In this sense, “markers such as MR-proADM or suPAR, related to endothelial damage, a phenomenon that is being observed in these patients, may be useful in establishing the prognosis of these patients. The measurement is even recommended in a recent document of ‘ the Spanish Society of Emergency and Emergency Medicine (SEMES), although initial data are likely to need to be confirmed in larger cohorts, “he adds.
“In addition, laboratory medicine should be able to offer tools that allow evaluating the evolution of COVID-19 patients when the acute phase is over,” says this expert. To these lines, markers such as KL-6 (Krebs von den Lugen), with known prognostic value in interstitial lung disease, may be useful in detecting pulmonary fibrosis as a possible continuation of the disease.
Laboratory service at IFEMA Hospital
It is worth noting the organization and adaptation in record time and with enormous difficulties of professionals in clinical laboratory to provide coverage in the “field hospitals” created during the health crisis.
This is the case of the IFEMA hospital, created as an emergency device to overcome an urgent situation in the first wave that affected the community of Madrid in the third week of March 2020.
In record time, it was possible to start up the COVID-19 IFEMA Hospital, with 1,300 beds. In order to meet the needs of laboratory tests and the urgency with which everything had to be organized, it was decided to have an infrastructure on site that would allow the organization of samples, receive requests and send them to the Hospital laboratory. La Peace University.
An agile and safe transport of samples was organized. It was possible to guarantee a response time of less than two hours for scheduled requests and less than one hour for urgent requests. Similarly, nine multiparameter blood gas analyzers were installed, the determinations of which were made as point-of-care testing connected to the POCT network of La Paz Hospital.

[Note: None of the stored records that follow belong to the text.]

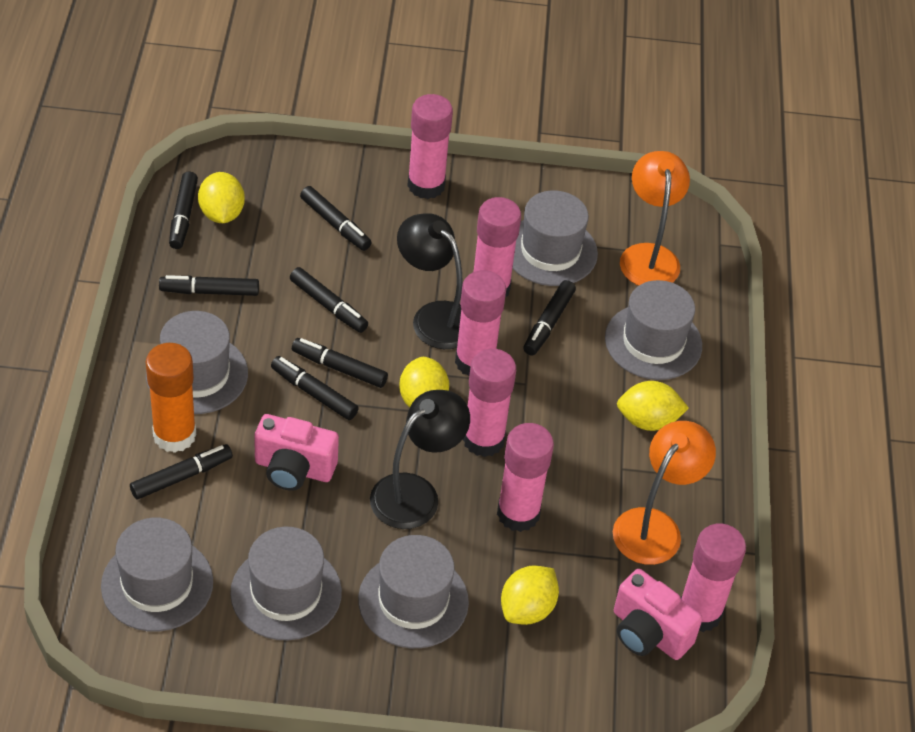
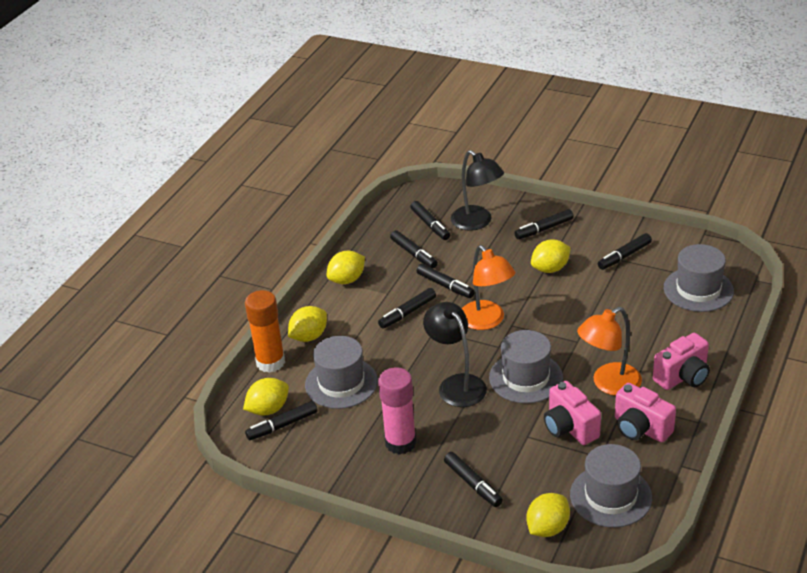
grey hat: 6 -> 4
pink camera: 2 -> 3
pink glue stick: 6 -> 1
yellow lemon: 4 -> 5

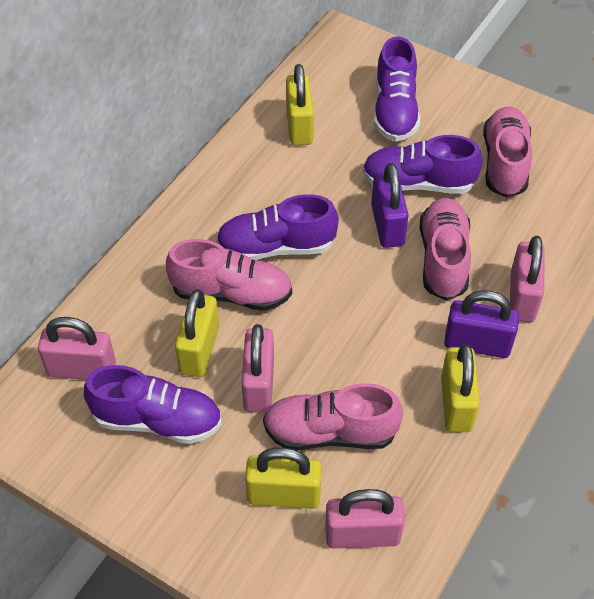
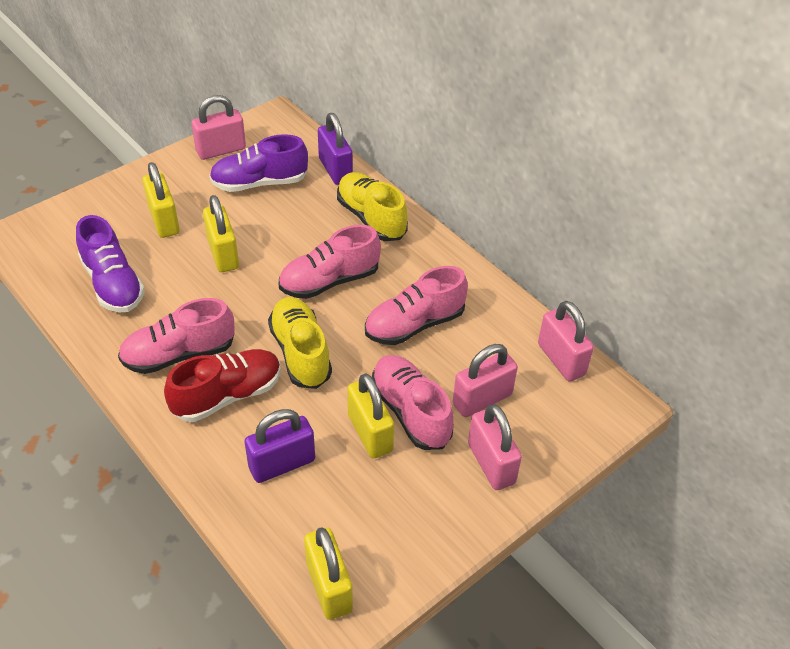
purple shoe: 4 -> 2
red shoe: 0 -> 1
yellow shoe: 0 -> 2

During the entire period that COVID-19 IFEMA Hospital was open, a total of 4,933 analyzes were performed on 1,985 patients with a total of 88,022 tests in addition to 1,151 POCT blood gases.
The case of Emergency and Pandemic Hospital Nurse Isabel Zendal
“There are many similarities in the organizational model of the Nurse Isabel Zendal Emergency and Pandemic Hospital, which has already treated more than 4,000 patients, with the IFEMA field hospital, although they also have many differences,” explains Dr. Good.

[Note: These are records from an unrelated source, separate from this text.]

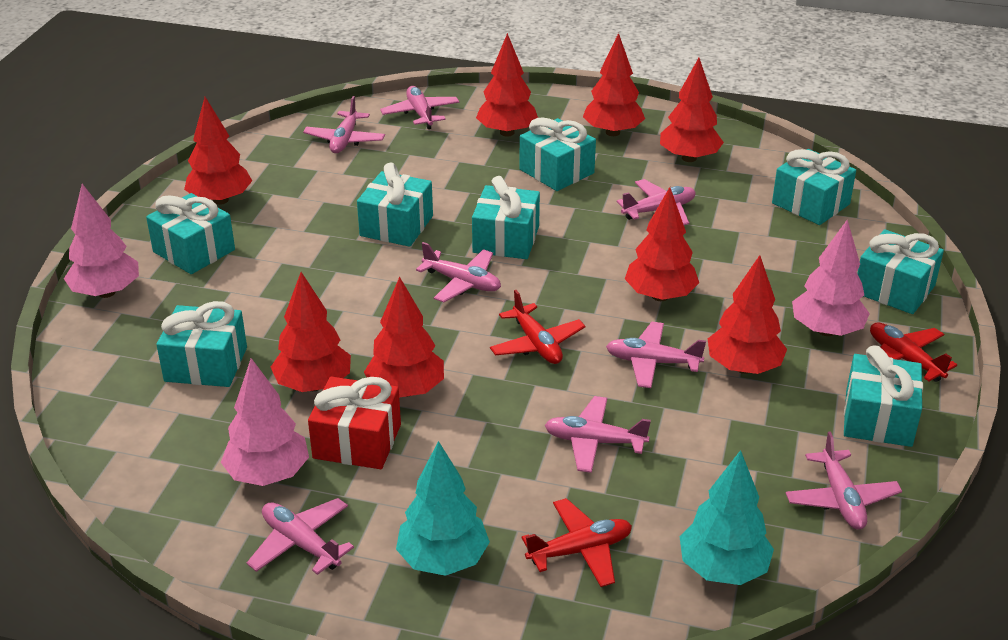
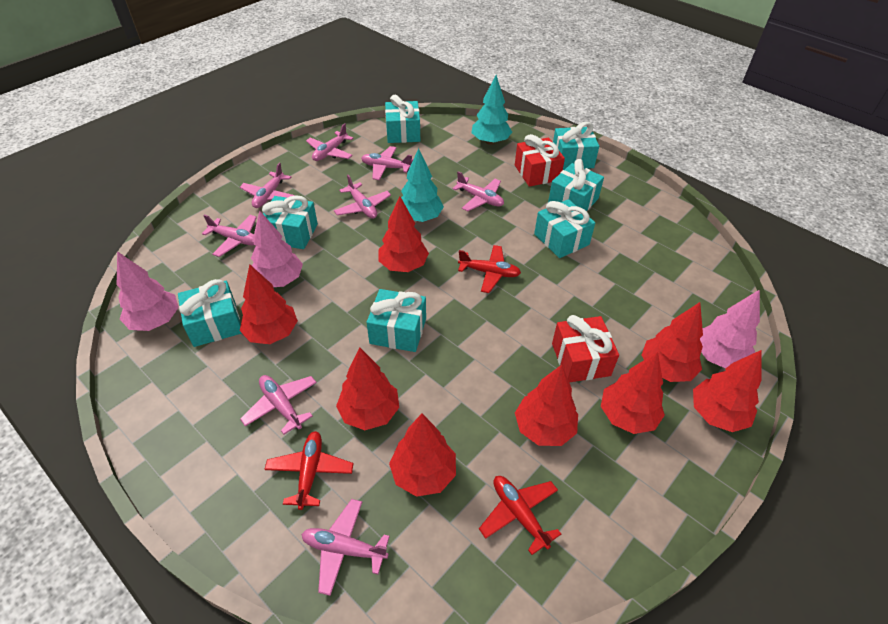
red gift: 1 -> 2
turquoise gift: 8 -> 7

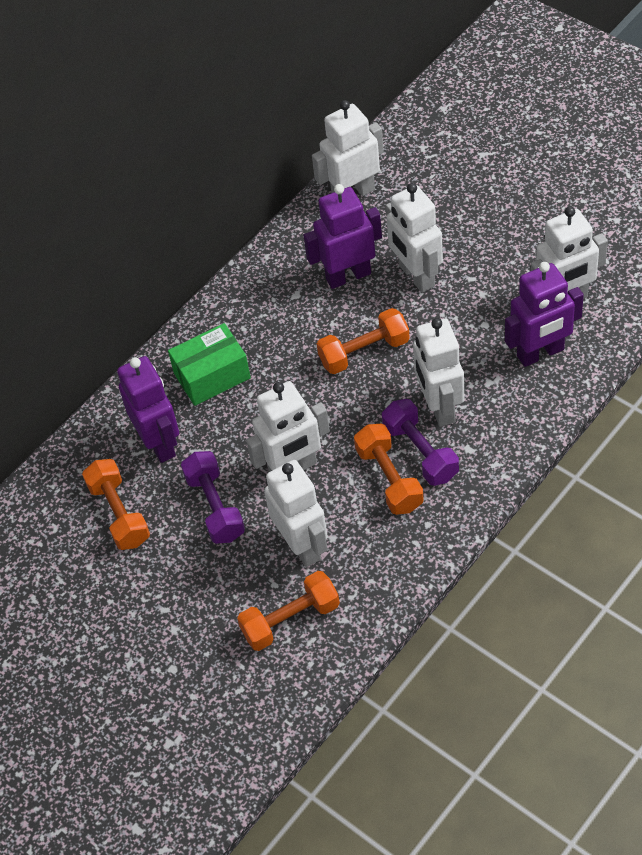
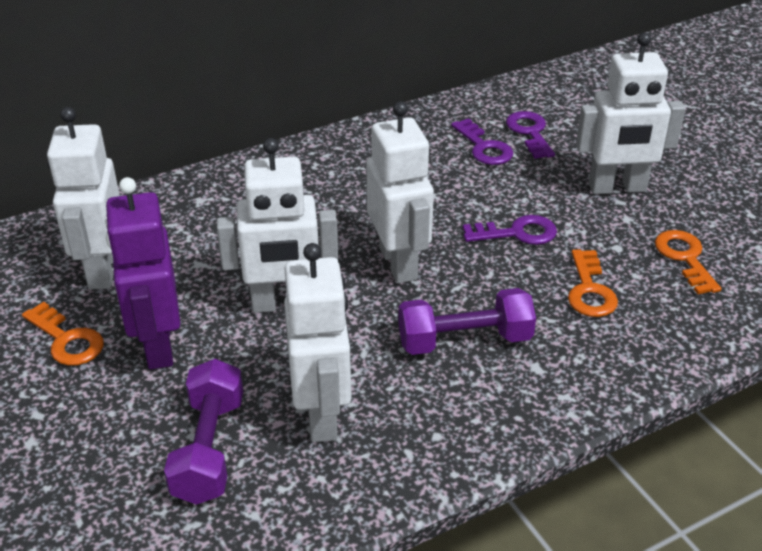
green box: 1 -> 0
orange dumbbell: 4 -> 0
orange key: 0 -> 3
purple key: 0 -> 3
purple robot: 3 -> 1
white robot: 6 -> 5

“As far as the laboratory is concerned, the organizational model is the same. That is, the samples once extracted are received in a pre-analytical area and are ready to be sent to the laboratories of La Paz Hospital. Through scheduled shipments, they are transported, analyzed and the results are integrated into hospital information systems. In addition, we have connected blood gas analyzers to the POCT network of La Paz Hospital from where they can be checked and we can perform the tasks related to quality assurance, ”adds Dr. Good morning.
These are two examples of hospitals that have supported the rest of the health centers in the Community of Madrid in various scenarios of this pandemic. “In both cases, the laboratory had to be quickly organized and adapted to meet the needs of patients,” notes the vice-president of the Spanish Society of Laboratory Medicine.

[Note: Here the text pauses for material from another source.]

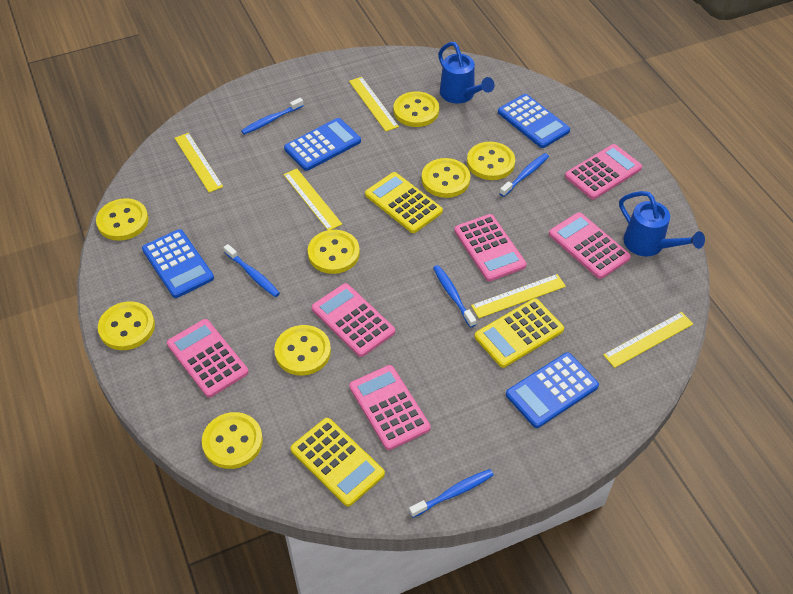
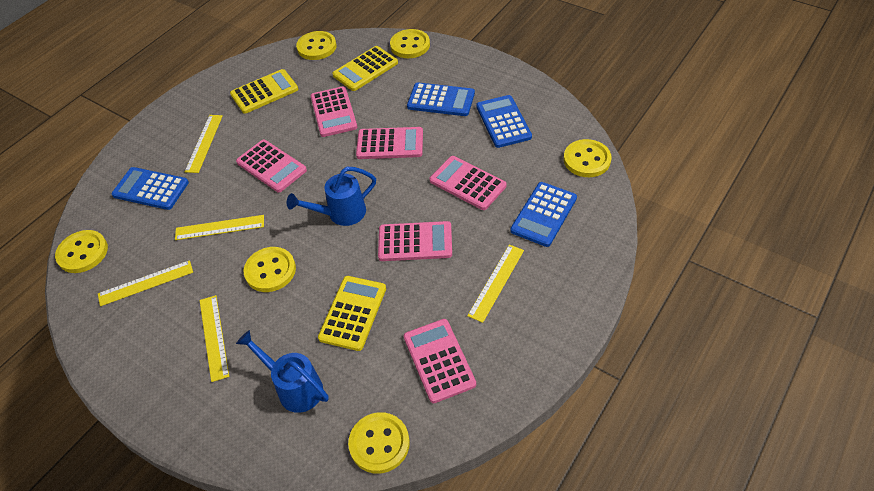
blue toothbrush: 5 -> 0
yellow button: 8 -> 6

Laboratory medicine has been severely affected by the COVID-19 pandemic. They had to “face important challenges such as reorganizing circuits, protocols and templates, as well as witnessing the decline due to contamination of our colleagues. Try laboratory safety procedures and learn in some cases to use specific personal protective equipment. Increase training in this new nosological entity, help interpret the results of laboratory tests and expand laboratory areas to serve the increase of existing demand “, concludes Dr. Good.